◆ GIVEN PROBLEM
Print every one of the rows below, line by line, without changing a single character.

(Dataset records)
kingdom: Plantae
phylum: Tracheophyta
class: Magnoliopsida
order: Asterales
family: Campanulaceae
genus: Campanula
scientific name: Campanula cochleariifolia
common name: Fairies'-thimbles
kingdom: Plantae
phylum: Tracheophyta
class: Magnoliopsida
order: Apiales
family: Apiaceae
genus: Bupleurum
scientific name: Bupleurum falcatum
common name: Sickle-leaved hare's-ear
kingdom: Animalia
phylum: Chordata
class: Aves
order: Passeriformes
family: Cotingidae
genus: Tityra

◆ SOLUTION TO THE PROBLEM
kingdom: Plantae
phylum: Tracheophyta
class: Magnoliopsida
order: Asterales
family: Campanulaceae
genus: Campanula
scientific name: Campanula cochleariifolia
common name: Fairies'-thimbles
kingdom: Plantae
phylum: Tracheophyta
class: Magnoliopsida
order: Apiales
family: Apiaceae
genus: Bupleurum
scientific name: Bupleurum falcatum
common name: Sickle-leaved hare's-ear
kingdom: Animalia
phylum: Chordata
class: Aves
order: Passeriformes
family: Cotingidae
genus: Tityra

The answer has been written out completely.